The movement supports so-called direct democracy, by which politicians are elected but act directly for the electorate rather than in parties. It also has a non-careerist attitude to politics, argues for greater transparency and supports gay marriage.
Other anti-establishment parties:
Alternative für Deutschland - AfD (Germany) (Now part of the ECR Parliamentary Group)
AfD was founded in 2013, largely on an anti-euro ticket. It describes the euro as a failed project but now says it is willing for Germany to keep the currency on condition that the less financially sound Eurozone countries leave. The party leadership has said it would be an 'act of kindness' to these countries if they were helped to exit the euro.
The party leadership includes senior German academics and has thus been dubbed the 'professors’ party'. It fought its first national election last September and scored just short of the 5% threshold needed to send legislators to the Bundestag. The BBC has described the AfD as the first Eurosceptic party in Germany for decades.
Its policies have an economic focus. They include: upholding the no-bailout clause of the Maastricht Treaty; allowing Eurozone countries to leave the euro and potentially to form separate currency unions; ending secondary market interventions by the European Central Bank; making the private sector bear the cost of bailouts; and letting member states decide which areas of law the EU should legislate on, with competencies repatriated if member states want. It opposes Turkey's accession to the EU and is also in favour of referenda in the Swiss fashion.
Lega Nord (Italy) - now one of the Non Aligned parties
The Lega Nord is a grouping of several regional parties in northern and central Italy. It’s a populist party campaigning to turn Italy into a federal state. It calls for more regional autonomy and has in the past called for independence for northern Italy (which it calls Padania). The party says it opposes a European super-state, preferring a "Europe of the regions".
The Independent reported that the leader of Lega Nord, Matteo Salvini, called the euro a "crime against humanity". Speaking at a party conference, he went on to say that the euro was "a criminal currency, a crime against business, against agriculture and against our entire economy”.
On immigration, the Lega Nord is stridently opposed to immigration from Muslim countries, but otherwise supports the promotion of immigration. As a result of this stance, critics have compared the party to the Front National, the Austrian Freedom Party and the Vlaams Belang in Belgium. In 2002 the European Commission against Racism and Intolerance (ECRI) denounced the party as xenophobic.

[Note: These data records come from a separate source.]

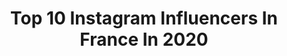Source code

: ---
title: Top 10 Instagram Influencers In France In 2020
description: >-
  Find top Instagram influencers in France in 2020. Most popular hashtags: #fashion #ootd #teamfabletics.
platform: Instagram
hits: 27695
text_top: Identify the top-rated Instagram profiles on inBeat.
text_bottom: inBeat has 27695 Instagram influencers like this in France for you to collaborate.
profiles:
  - username: "amoureuxdumonde"
    fullname: >-
      Yann ♡ Aurélie - Blog Voyage
    bio: >-
      ✧ Chasseurs de paysages ✧ On vit à #Lyon 🦁 ✧ Pro : amoureuxdumonde@gmail.com 💌 Blog Voyage & Bons Plans
    location: "France"
    followers: 138232
    engagement: 600
    commentsToLikes: 0.054981
    id: ck0tv1s609kcq0i19fj66fe0n
    verified: false
    hashtags: "#gre, #paysages, #spainstagram, #amoureux"
  - username: "charlie.ma.vie"
    fullname: >-
      Raphaëlle
    bio: >-
      Mum of two • Famille recomposée • ✨ Brune, Charlie & Milo ♡ Passionnée de photographie💫 Inspiration & instants de notre petite vie RECETTES en story🍴
    location: "France"
    followers: 50110
    engagement: 677
    commentsToLikes: 0.014703
    id: ck0vzn1709wpv0i19kyvoss00
    verified: false
    hashtags: "#mumoftwo, #simplychildren, #momsofinstagram, #motherhoodunplugged"
  - username: "bjornsenlouise"
    fullname: >-
      LB
    bio: >-
      Monaco
    location: "France"
    followers: 2290
    engagement: 3841
    commentsToLikes: 0.168031
    id: ckap46ex461oe0i78keij816r
    verified: false
    hashtags: ""
  - username: "cemalcancanseven"
    fullname: >-
      Cemal Can Canseven
    bio: >-
      Contact 📩 erhanturgut@yahoo.com
    location: "France"
    followers: 3296949
    engagement: 3702
    commentsToLikes: 0.266107
    id: ck5ckbdwnwiz60i11fp4a5icw
    verified: false
    hashtags: "#survivor2020"
  - username: "maybeaxelle"
    fullname: >-
      𝕞𝕖🐍sah what a pleasure
    bio: >-
      † 18ans ♥ton capricorne favori
    location: "France"
    followers: 2008
    engagement: 3664
    commentsToLikes: 0.246095
    id: ckaoyvlfzja6d0i783fm4zwsv
    verified: false
    hashtags: ""
  - username: "lenyfalgoux"
    fullname: >-
      Leny Falgoux
    bio: >-
      - Email : lenyfalgouxpro@gmail.com ⬇️ PREMIÈRE VIDÉO YOUTUBE ⬇️
    location: "France"
    followers: 286720
    engagement: 3033
    commentsToLikes: 0.111155
    id: ckap8qnx6pg5e0i786pt8uvev
    verified: false
    hashtags: "#blackouttuesday, #concours, #sneakers"
  - username: "trevoski"
    fullname: >-
      Trevo
    bio: >-
      @trevosbackroom @vaycated
    location: "France"
    followers: 6076
    engagement: 2675
    commentsToLikes: 0.125987
    id: ck9ha3wxwb1eh0j7852w8gcwa
    verified: false
    hashtags: "#bebacksoon, #explorepage, #explore, #birthday"
  - username: "louise_lbnx"
    fullname: >-
      𝐿𝑜𝓊𝒾𝓈𝑒 𝐿&𝐵 🕊
    bio: >-
      ~ 𝐹𝒶𝓈𝒽𝒾𝑜𝓃 | 𝐿𝒾𝒻𝑒𝓈𝓉𝓎𝓁𝑒 | 𝒯𝓇𝒶𝓋𝑒𝓁 ~ ~ 𝑀𝒶 𝓋𝒾𝑒 𝒶̀ 𝒸𝑜𝑒𝓊𝓇 𝑜𝓊𝓋𝑒𝓇𝓉 ~ ~ 𝒜𝒾𝓍 𝑒𝓃 𝒫𝓇𝑜𝓋𝑒𝓃𝒸𝑒 📍
    location: "France"
    followers: 3198
    engagement: 2578
    commentsToLikes: 0.136389
    id: ck6tv7jvfkmed0j71594yeqjj
    verified: false
    hashtags: "#bali, #happykiddo, #balidaily, #exploretheworld"
  - username: "maellebcher"
    fullname: >-
      Rouch' ~ Maëlle
    bio: >-
      📍 Master 2 / Paris 𝙻𝚘𝚟𝚎 𝚜𝚞𝚖𝚖𝚎𝚛 𝚟𝚒𝚋𝚎𝚜 A ♥ 🦋 @fableticseu
    location: "France"
    followers: 3489
    engagement: 2536
    commentsToLikes: 0.201102
    id: ckf5m5x90sep60j23h1kvl2dq
    verified: false
    hashtags: "#vintagevibes, #outfitideas, #ad, #corsica"
  - username: "ssandraa_st"
    fullname: 
    bio: >-
      📍Nantes, FR 🇫🇷 🕊In love @camisomc
    location: "France"
    followers: 2452
    engagement: 2491
    commentsToLikes: 0.140519
    id: ck6u08jdfe83n0j71ffn9otw5
    verified: false
    hashtags: "#sunday, #fit, #fitnessgirl, #faro"
---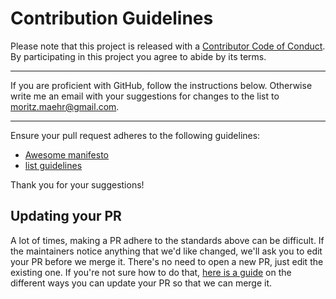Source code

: # Contribution Guidelines

Please note that this project is released with a
[Contributor Code of Conduct](CODE_OF_CONDUCT.md). By participating in this
project you agree to abide by its terms.

---

If you are proficient with GitHub, follow the instructions below. Otherwise write me an email with your suggestions for changes to the list to moritz.maehr@gmail.com.

---

Ensure your pull request adheres to the following guidelines:

- [Awesome manifesto](https://github.com/sindresorhus/awesome/blob/master/awesome.md)
- [list guidelines](https://github.com/sindresorhus/awesome/blob/master/pull_request_template.md)

Thank you for your suggestions!


## Updating your PR

A lot of times, making a PR adhere to the standards above can be difficult.
If the maintainers notice anything that we'd like changed, we'll ask you to
edit your PR before we merge it. There's no need to open a new PR, just edit
the existing one. If you're not sure how to do that,
[here is a guide](https://github.com/RichardLitt/knowledge/blob/master/github/amending-a-commit-guide.md)
on the different ways you can update your PR so that we can merge it.
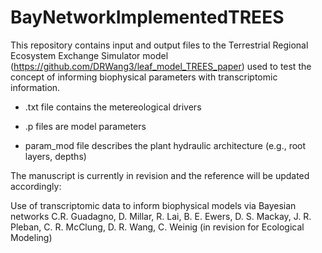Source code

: # BayNetworkImplementedTREES

This repository contains input and output files to the Terrestrial Regional Ecosystem Exchange Simulator model (https://github.com/DRWang3/leaf_model_TREES_paper) used to test the concept of informing biophysical parameters with transcriptomic information.

* .txt file contains the metereological drivers

* .p files are model parameters

* param_mod file describes the plant hydraulic architecture (e.g., root layers, depths)

The manuscript is currently in revision and the reference will be updated accordingly:


Use of transcriptomic data to inform biophysical models via Bayesian networks
C.R. Guadagno, D. Millar, R. Lai, B. E. Ewers, D. S. Mackay, J. R. Pleban, C. R. McClung, D. R. Wang, C. Weinig
(in revision for Ecological Modeling)


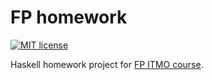 # FP homework

[![MIT license](https://img.shields.io/badge/license-MIT-blue.svg)](https://github.com/notantony/fp-checkers/blob/master/LICENSE)

Haskell homework project for [FP ITMO course](https://github.com/jagajaga/FP-course-ITMO).
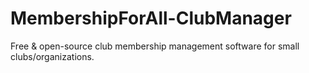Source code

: # MembershipForAll-ClubManager
Free &amp; open-source club membership management software for small clubs/organizations. 

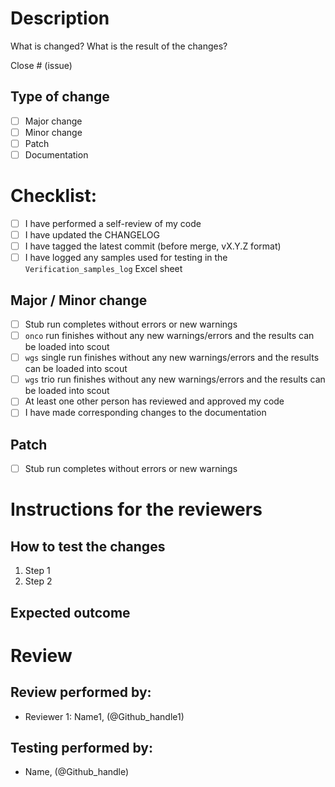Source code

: # Description

What is changed? What is the result of the changes?

Close # (issue)

## Type of change
<!--
    Major change counts as a change that breaks backward compatibility
    Minor change is a substantial change that requires testing before deployment
    Patch is a minor change like a bug fix, code comment/style fix, etc.
-->
- [ ] Major change 
- [ ] Minor change
- [ ] Patch
- [ ] Documentation

# Checklist:

- [ ] I have performed a self-review of my code
- [ ] I have updated the CHANGELOG
- [ ] I have tagged the latest commit (before merge, vX.Y.Z format)
- [ ] I have logged any samples used for testing in the `Verification_samples_log` Excel sheet

<!--
    Select a checklist below based on selection under # Type of change
    and delete the sections that do not apply to this PR:
-->
## Major / Minor change

- [ ] Stub run completes without errors or new warnings
- [ ] `onco` run finishes without any new warnings/errors and the results can 
       be loaded into scout
- [ ] `wgs` single run finishes without any new warnings/errors and the results 
       can be loaded into scout
- [ ] `wgs` trio run finishes without any new warnings/errors and the results 
       can be loaded into scout
- [ ] At least one other person has reviewed and approved my code
- [ ] I have made corresponding changes to the documentation

## Patch

- [ ] Stub run completes without errors or new warnings
<!--
    Remove the comment markers wrapping the checkbox below if you believe that 
    the patch needs to undergo review. 
    
    (If in doubt, then play it safe and request a review).
-->
<!--
- [ ] At least one other person has reviewed and approved my code
-->

<!--
    Remove the comment markers wrapping the sectopm below if you believe that 
    the updated documentation needs to undergo review.
-->
<!--
## Documentation
- [ ] At least one other person has reviewed my changes
-->

# Instructions for the reviewers

## How to test the changes
<!--
    Provide clear and concise steps for reviewers to test your changes. 
    Include any specific commands, inputs, or conditions they should be aware 
    of.
-->
1. Step 1
2. Step 2

## Expected outcome
<!--
    Describe what the expected outcome should be after your changes are 
    implemented. This helps reviewers understand the goal and verify if 
    everything is working as intended.
-->

# Review

## Review performed by:
- Reviewer 1: Name1, (\@Github\_handle1)  
    
## Testing performed by:
- Name, (\@Github\_handle)


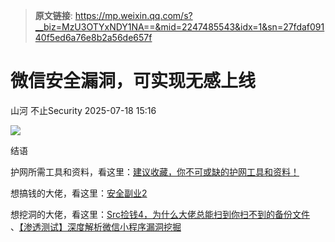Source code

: > **原文链接**: https://mp.weixin.qq.com/s?__biz=MzU3OTYxNDY1NA==&mid=2247485543&idx=1&sn=27fdaf09140f5ed6a76e8b2a56de657f

#  微信安全漏洞，可实现无感上线  
山河  不止Security   2025-07-18 15:16  
  
![](https://mmbiz.qpic.cn/sz_mmbiz_jpg/0sjvG0TycCpm12zEiaCIp1C6JVbd0JY6scL87eRMRQkpxnEMxUzY17vKB8u0a5lXDj9ndADTTkNWeIVic5rZic93A/640?wx_fmt=jpeg "")  
  
  
结语  
  
护网所需工具和资料，看这里：[建议收藏，你不可或缺的护网工具和资料！](https://mp.weixin.qq.com/s?__biz=MzU3OTYxNDY1NA==&mid=2247485475&idx=1&sn=ebbd7ed07ebef6621e5db3504fdcd52b&scene=21#wechat_redirect)  
  
  
想搞钱的大佬，看这里：[安全副业2](https://mp.weixin.qq.com/s?__biz=MzU3OTYxNDY1NA==&mid=2247485004&idx=1&sn=491c3bc3f2c3b4132c15b2abb19a7f70&scene=21#wechat_redirect)  
  
  
想挖洞的大佬，看这里：[Src捡钱4，为什么大佬总能扫到你扫不到的备份文件](https://mp.weixin.qq.com/s?__biz=MzU3OTYxNDY1NA==&mid=2247485401&idx=1&sn=f6dc338afda415a8e67f1e282dd66977&scene=21#wechat_redirect)  
、[【渗透测试】深度解析微信小程序漏洞挖掘](https://mp.weixin.qq.com/s?__biz=MzU3OTYxNDY1NA==&mid=2247483968&idx=1&sn=29376cab68ad91b628fa79f0955f267b&scene=21#wechat_redirect)  
  
  
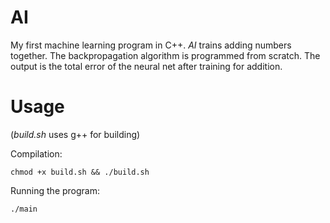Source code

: # AI

My first machine learning program in C++. *AI* trains adding numbers together. The backpropagation algorithm is programmed from scratch. The output is the total error of the neural net after training for addition.

# Usage

(*build.sh* uses g++ for building)

Compilation:

`chmod +x build.sh && ./build.sh`

Running the program:

`./main`


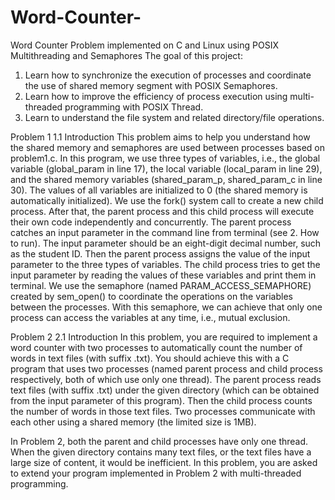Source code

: # Word-Counter-
Word Counter Problem implemented on C and Linux using POSIX Multithreading and Semaphores
The goal of this project:
1. Learn how to synchronize the execution of processes and coordinate the use of shared
memory segment with POSIX Semaphores.
2. Learn how to improve the efficiency of process execution using multi-threaded programming
with POSIX Thread.
3. Learn to understand the file system and related directory/file operations.


Problem 1
1.1 Introduction
This problem aims to help you understand how the shared memory and semaphores are used between
processes based on problem1.c. In this program, we use three types of variables, i.e., the global
variable (global_param in line 17), the local variable (local_param in line 29), and the shared memory
variables (shared_param_p, shared_param_c in line 30). The values of all variables are initialized to
0 (the shared memory is automatically initialized).
We use the fork() system call to create a new child process. After that, the parent process and this child
process will execute their own code independently and concurrently. The parent process catches an
input parameter in the command line from terminal (see 2. How to run). The input parameter should
be an eight-digit decimal number, such as the student ID. Then the parent process assigns the value
of the input parameter to the three types of variables. The child process tries to get the input parameter
by reading the values of these variables and print them in terminal. We use the semaphore (named
PARAM_ACCESS_SEMAPHORE) created by sem_open() to coordinate the operations on the
variables between the processes. With this semaphore, we can achieve that only one process can access
the variables at any time, i.e., mutual exclusion.




Problem 2
2.1 Introduction
In this problem, you are required to implement a word counter with two processes to automatically
count the number of words in text files (with suffix .txt). You should achieve this with a C program
that uses two processes (named parent process and child process respectively, both of which use only
one thread). The parent process reads text files (with suffix .txt) under the given directory (which can
be obtained from the input parameter of this program). Then the child process counts the number of
words in those text files. Two processes communicate with each other using a shared memory (the
limited size is 1MB).




In Problem 2, both the parent and child processes have only one thread. When the given directory
contains many text files, or the text files have a large size of content, it would be inefficient. In this
problem, you are asked to extend your program implemented in Problem 2 with multi-threaded
programming. 
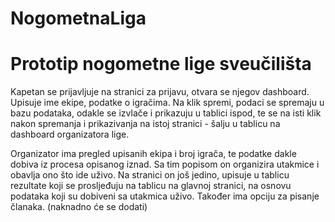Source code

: # NogometnaLiga

# Prototip nogometne lige sveučilišta

Kapetan se prijavljuje na stranici za prijavu, otvara se njegov dashboard. Upisuje ime ekipe, podatke o igračima. Na klik spremi, podaci se spremaju u bazu podataka, odakle se izvlače i prikazuju u tablici ispod, te se na isti klik nakon spremanja i prikazivanja na istoj stranici - šalju u tablicu na dashboard organizatora lige.

Organizator ima pregled upisanih ekipa i broj igrača, te podatke dakle dobiva iz procesa opisanog iznad. Sa tim popisom on organizira utakmice i obavlja ono što ide uživo. Na stranici on još jedino, upisuje u tablicu rezultate koji se prosljeđuju na tablicu na glavnoj stranici, na osnovu podataka koji su dobiveni sa utakmica uživo. Također ima opciju za pisanje članaka. (naknadno će se dodati)
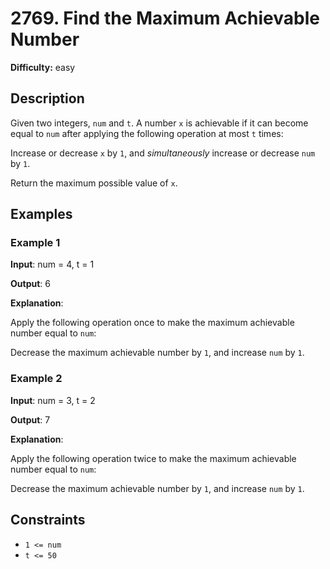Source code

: # 2769. Find the Maximum Achievable Number


__Difficulty:__ easy

## Description

Given two integers, `num` and `t`. A number `x` is achievable if it can become equal to
`num` after applying the following operation at most `t` times:

Increase or decrease `x` by `1`, and _simultaneously_ increase or decrease `num` by `1`.

Return the maximum possible value of `x`.

## Examples

### Example 1

__Input__: num = 4, t = 1

__Output__: 6

__Explanation__:

Apply the following operation once to make the maximum achievable number equal to `num`:

Decrease the maximum achievable number by `1`, and increase `num` by `1`.

### Example 2

__Input__: num = 3, t = 2

__Output__: 7

__Explanation__:

Apply the following operation twice to make the maximum achievable number equal to
`num`:

Decrease the maximum achievable number by `1`, and increase `num` by `1`.

## Constraints

- `1 <= num`
- `t <= 50`
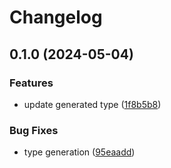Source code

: # Changelog

## 0.1.0 (2024-05-04)


### Features

* update generated type ([1f8b5b8](https://github.com/rowellx68/vite-plugin-typed-i18next-loader/commit/1f8b5b8bf6cad6b5806e3db670a87da780dd7890))


### Bug Fixes

* type generation ([95eaadd](https://github.com/rowellx68/vite-plugin-typed-i18next-loader/commit/95eaadd15ca4378744eba2ed6d8201c0eb48a5da))
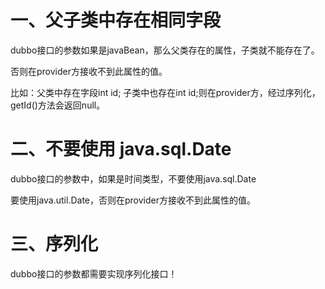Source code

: # 一、父子类中存在相同字段

dubbo接口的参数如果是javaBean，那么父类存在的属性，子类就不能存在了。

否则在provider方接收不到此属性的值。

比如：父类中存在字段int id;  子类中也存在int id;则在provider方，经过序列化，getId()方法会返回null。



# 二、不要使用 java.sql.Date

dubbo接口的参数中，如果是时间类型，不要使用java.sql.Date

要使用java.util.Date，否则在provider方接收不到此属性的值。





# 三、序列化

dubbo接口的参数都需要实现序列化接口！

In the last European Parliament, the Lega Nord was part of the EFD, working with Britain's UKIP.
Podemos (Spain)
Podemos - meaning ‘We Can’ - was formed in March 2014 out of the Spanish popular political protest movement, the so-called indignados (‘the indignant ones’). It is led by Pablo Iglesias Turrión, a 35-year-old professor of political science in Madrid who says the left-wing Greek radical party Syriza is one of the inspirations for ‘Podemos’.
The party issued a policy document earlier this year which calls for a basic income for all, reducing poverty and restoring social dignity. It wants to withdraw from some free trade agreements and have referenda on any major constitutional changes. On the environment, it wants to reduce dependency on oil and big agribusiness and supports local food production.
Turrión has described the party’s European election result as disappointing, saying that the establishment Spanish parties won. He is also on record saying the party’s MEPs would take a salary considerably lower than the one on offer.
It remains to be seen to what extent the leaders of the establishment parties will be affected by these new forces in the European Parliament.
That will partly depend on how the fringe parties choose to engage with institutions that in many ways they fundamentally oppose.